The applicant was 26 years of age for most of the period of the indictable offence. He has no criminal history. He was cooperative with the police.
He has a history of depression which commenced about five years ago. He is on medication for his depression. He has been without employment for that time.
The house in which the complainant resides is owned by the applicant's father. It appears that the applicant is supported by his father and his mother.
The learned sentencing judge accepted that the applicant's “acts were not deliberate, there was no malice, and there was no inflicting of harm.” Nevertheless, his Honour took the view that, "this is a matter [in] which…personal deterrence as well as general deterrence is more than ordinarily important." It was this view which principally formed the sentence imposed on the applicant.
With great respect to the experienced sentencing judge, in a case where it is apparent that the offender is unable to cope with the demands of caring for a small child because of the offender's psychological disintegration, which, indeed, is so severe that it prevents him from caring for himself, the claims of personal and general deterrence as factors influencing the appropriate sentence are less than would otherwise be the case.
In some cases, the relevance of general deterrence as a consideration relevant to the sentencing of an offender is slight. This is such a case. The learned sentencing judge recognised that the applicant's failure to care for the complainant was not the result of a deliberate decision on his part.
So far as the consideration of general deterrence is concerned, the theory is that others who might be disposed to commit a particular offence will be dissuaded by the prospect of punishment. This theory assumes that the persons who need to be dissuaded from offending are capable of making calculated decisions about the costs and benefits of their behaviour. The imposition of a custodial sentence on the applicant is quite unlikely to serve as a factor which will affect the decision-making and the conduct of other persons, especially other persons afflicted similarly to the applicant in relation to the care of their children. Such persons simply should not be in a position to insist on sole overnight care of a child and, in any event, the punishment meted out to the applicant is quite unlikely to influence their decision-making and conduct.
So far as the relevance of personal deterrence is concerned, the complainant is not being cared for by the applicant. The complainant will not be exposed to the risk of a recurrence of the ordeal which she has endured. Accordingly, the need for personal deterrence in relation to the applicant's future care of the complainant is not a compelling consideration. Indeed, it is hardly a consideration at all.

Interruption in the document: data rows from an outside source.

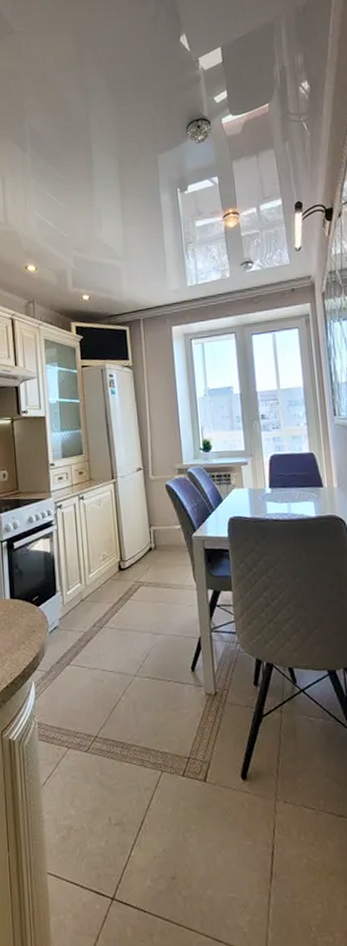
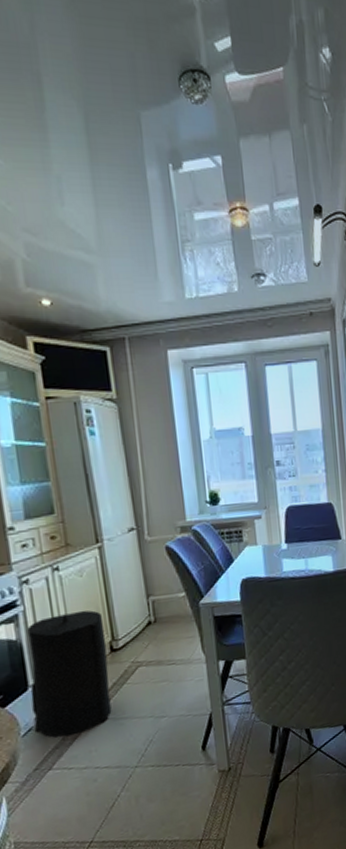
trash can: none [58,533,118,639] -> present [27,610,112,738]

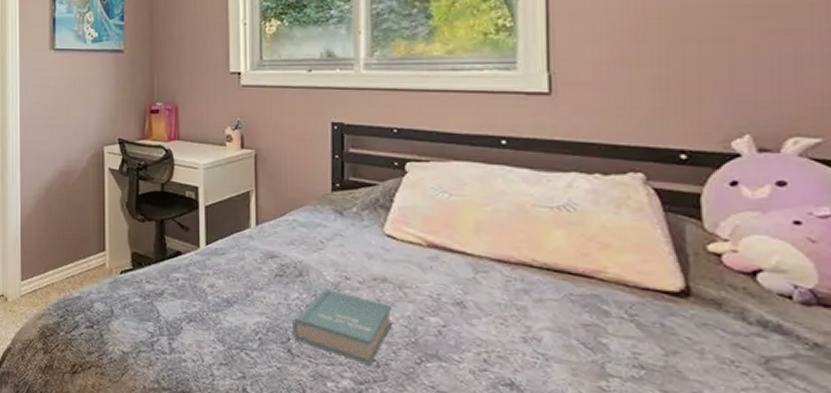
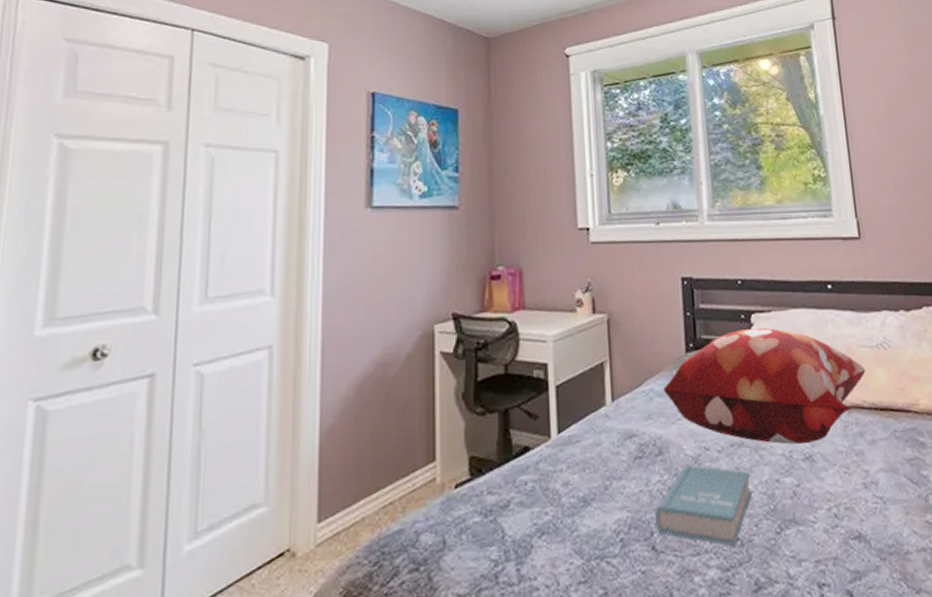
decorative pillow: none [307,176,540,290] -> present [663,328,866,445]

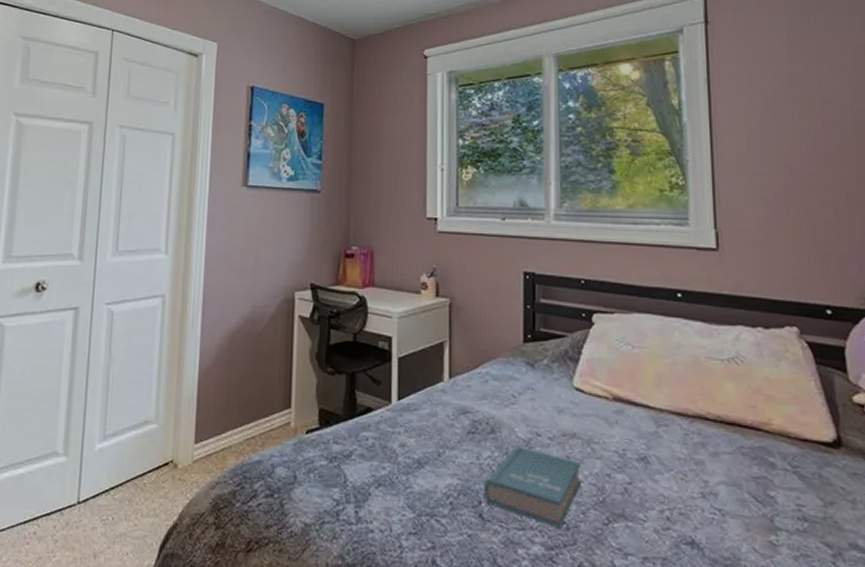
decorative pillow: present [663,328,866,445] -> none [499,327,714,445]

It is well established that the imposition of a short period of imprisonment for a first offender is not generally desirable. See, for example, the R v Wharley [2007] QCA 295 at [12]. This consideration was not applied in this case because of his Honour's view of the strong claims of deterrence. For the reasons set out above, I consider that view to be erroneous. The imposition of a custodial sentence in respect of the summary offence in relation to the applicant's dog was equally unwarranted in the circumstances.
I am, therefore, of the opinion that the sentencing discretion is miscarried in this case. In my respectful opinion, the imposition of terms of imprisonment was disproportionate to the applicant's criminality. The sentence of probation, on the other hand, will serve to foster his rehabilitation.
The application for leave to appeal against sentence should be granted.
The appeal should be allowed but only to the extent that each term of imprisonment is set aside.
HOLMES JA: I agree.
MUIR JA: I agree.
KEANE JA: The orders of the Court will be as I have indicated.
...
KEANE JA: In relation to the summary offence, the order of the Court will be that the term of imprisonment is set aside. The appellant has been convicted but should not be otherwise punished.